> **Required action**
Only the lines holding the string "Mercator" are needed; copy each of them from the data.

> **Dataset records**
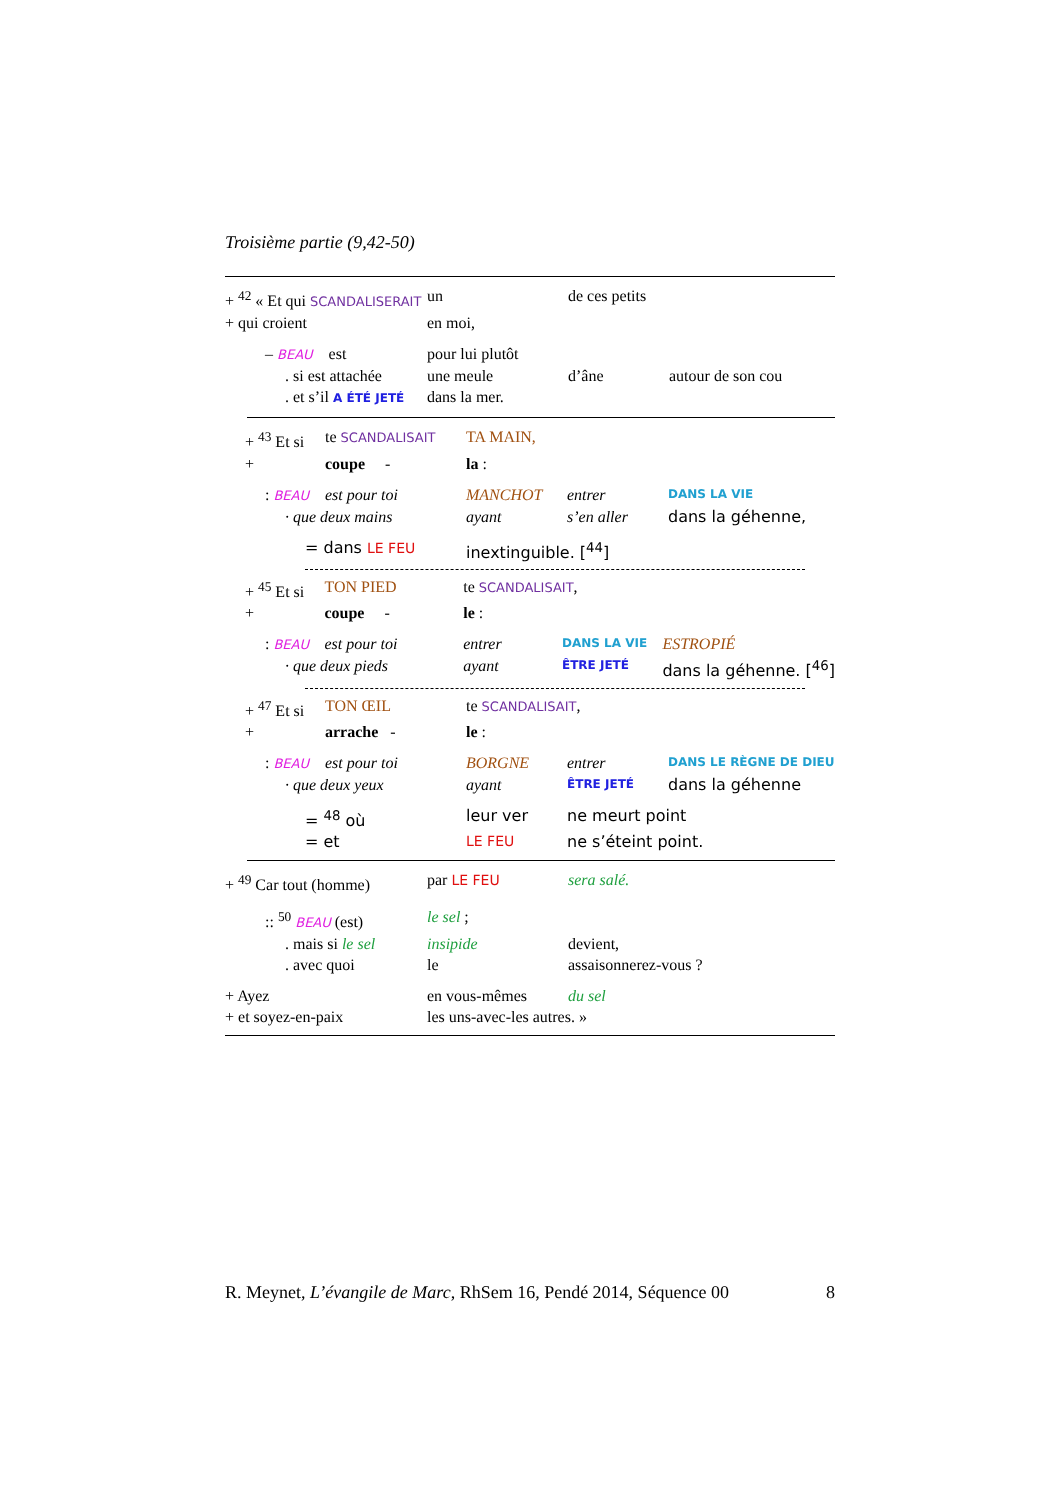Troisième partie (9,42-50)
| + <sup>42</sup> « Et qui SCANDALISERAIT | un | de ces petits | |
| + qui croient | en moi, | | |
| – BEAU est | pour lui plutôt | | |
| . si est attachée | une meule | d’âne | autour de son cou |
| . et s’il A ÉTÉ JETÉ | dans la mer. | | |
| + <sup>43</sup> Et si | te SCANDALISAIT | TA MAIN, | | |
| + | coupe - | la : | | |
| : BEAU | est pour toi | MANCHOT | entrer | DANS LA VIE |
| · que deux mains | | ayant | s’en aller | dans la géhenne, |
| = dans LE FEU | | inextinguible. [<sup>44</sup>] | | |
| + <sup>45</sup> Et si | TON PIED | te SCANDALISAIT , | | |
| + | coupe - | le : | | |
| : BEAU | est pour toi | entrer | DANS LA VIE | ESTROPIÉ |
| · que deux pieds | | ayant | ÊTRE JETÉ | dans la géhenne. [<sup>46</sup>] |
| + <sup>47</sup> Et si | TON ŒIL | te SCANDALISAIT , | | |
| + | arrache - | le : | | |
| : BEAU | est pour toi | BORGNE | entrer | DANS LE RÈGNE DE DIEU |
| · que deux yeux | | ayant | ÊTRE JETÉ | dans la géhenne |
| = <sup>48</sup> où | | leur ver | ne meurt point | |
| = et | | LE FEU | ne s’éteint point. | |
| + <sup>49</sup> Car tout (homme) | par LE FEU | sera salé. |
| :: <sup>50</sup> BEAU (est) | le sel ; | |
| . mais si le sel | insipide | devient, |
| . avec quoi | le | assaisonnerez-vous ? |
| + Ayez | en vous-mêmes | du sel |
| + et soyez-en-paix | les uns-avec-les autres. » | |
R. Meynet, L’évangile de Marc, RhSem 16, Pendé 2014, Séquence 00 8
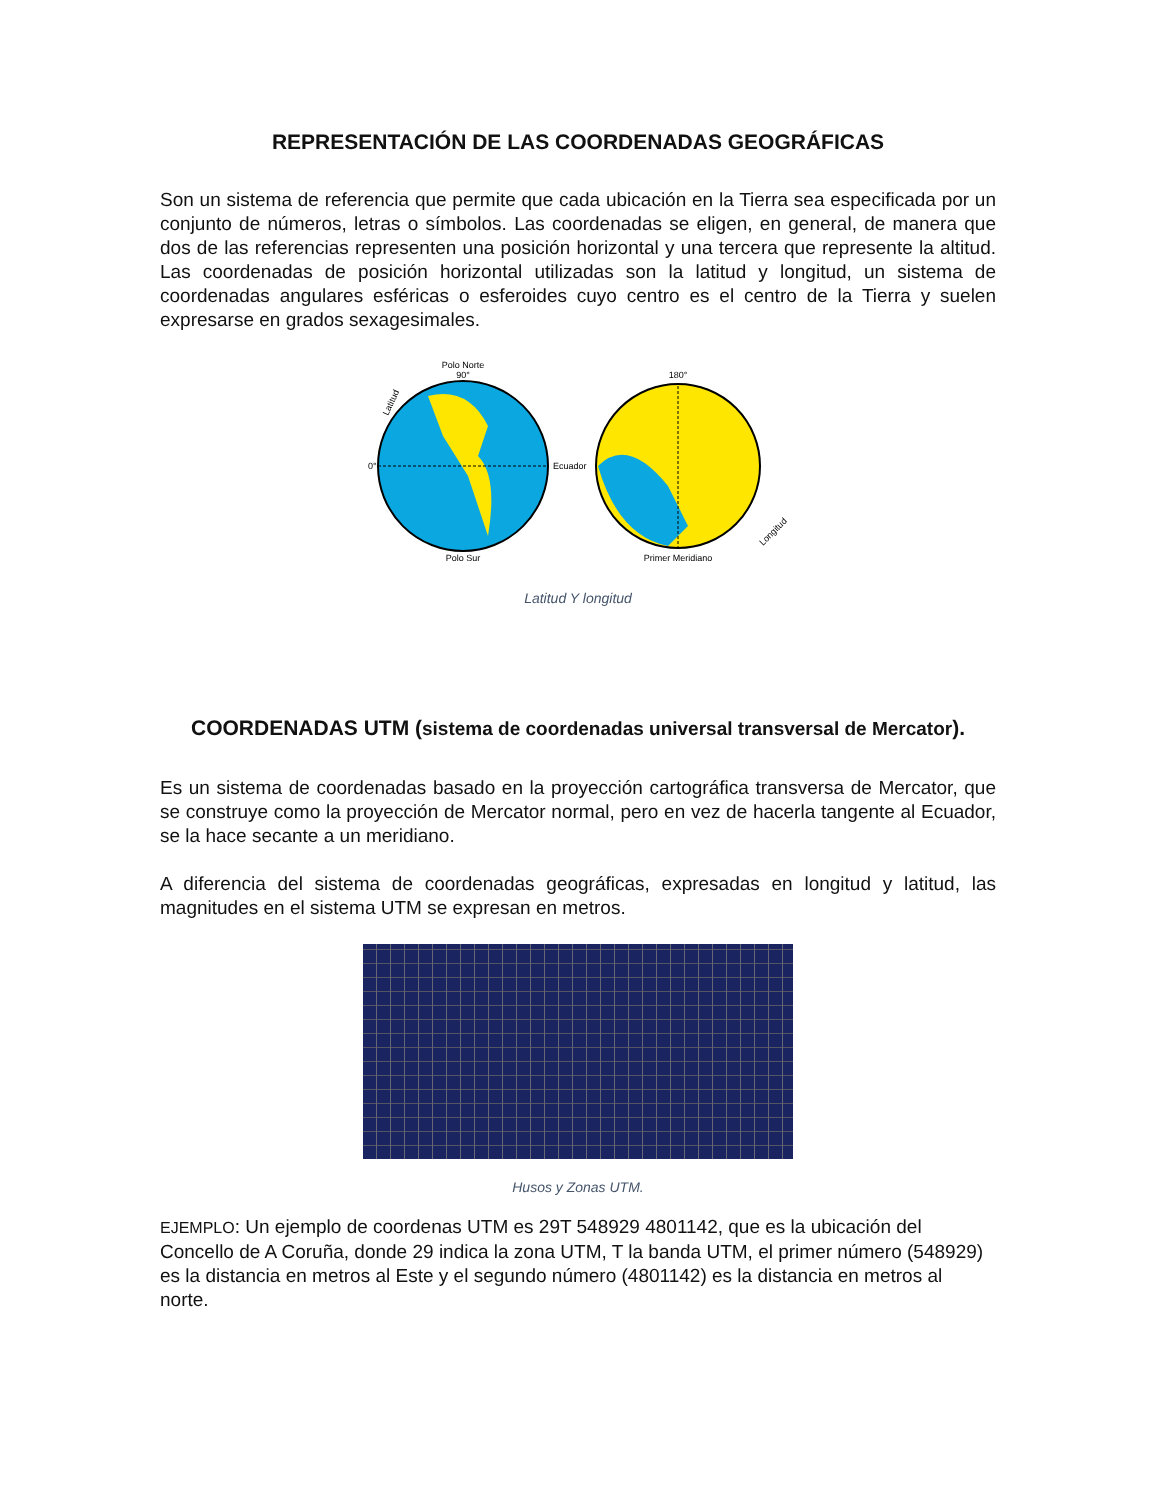REPRESENTACIÓN DE LAS COORDENADAS GEOGRÁFICAS
Son un sistema de referencia que permite que cada ubicación en la Tierra sea especificada por un conjunto de números, letras o símbolos. Las coordenadas se eligen, en general, de manera que dos de las referencias representen una posición horizontal y una tercera que represente la altitud. Las coordenadas de posición horizontal utilizadas son la latitud y longitud, un sistema de coordenadas angulares esféricas o esferoides cuyo centro es el centro de la Tierra y suelen expresarse en grados sexagesimales.
Polo Norte
90°
Ecuador
0°
Polo Sur
Latitud
Primer Meridiano
180°
Longitud
Latitud Y longitud
COORDENADAS UTM (sistema de coordenadas universal transversal de Mercator).
Es un sistema de coordenadas basado en la proyección cartográfica transversa de Mercator, que se construye como la proyección de Mercator normal, pero en vez de hacerla tangente al Ecuador, se la hace secante a un meridiano.
A diferencia del sistema de coordenadas geográficas, expresadas en longitud y latitud, las magnitudes en el sistema UTM se expresan en metros.
Husos y Zonas UTM.
EJEMPLO: Un ejemplo de coordenas UTM es 29T 548929 4801142, que es la ubicación del Concello de A Coruña, donde 29 indica la zona UTM, T la banda UTM, el primer número (548929) es la distancia en metros al Este y el segundo número (4801142) es la distancia en metros al norte.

> **Written solution**
COORDENADAS UTM (sistema de coordenadas universal transversal de Mercator).
Es un sistema de coordenadas basado en la proyección cartográfica transversa de Mercator, que se construye como la proyección de Mercator normal, pero en vez de hacerla tangente al Ecuador, se la hace secante a un meridiano.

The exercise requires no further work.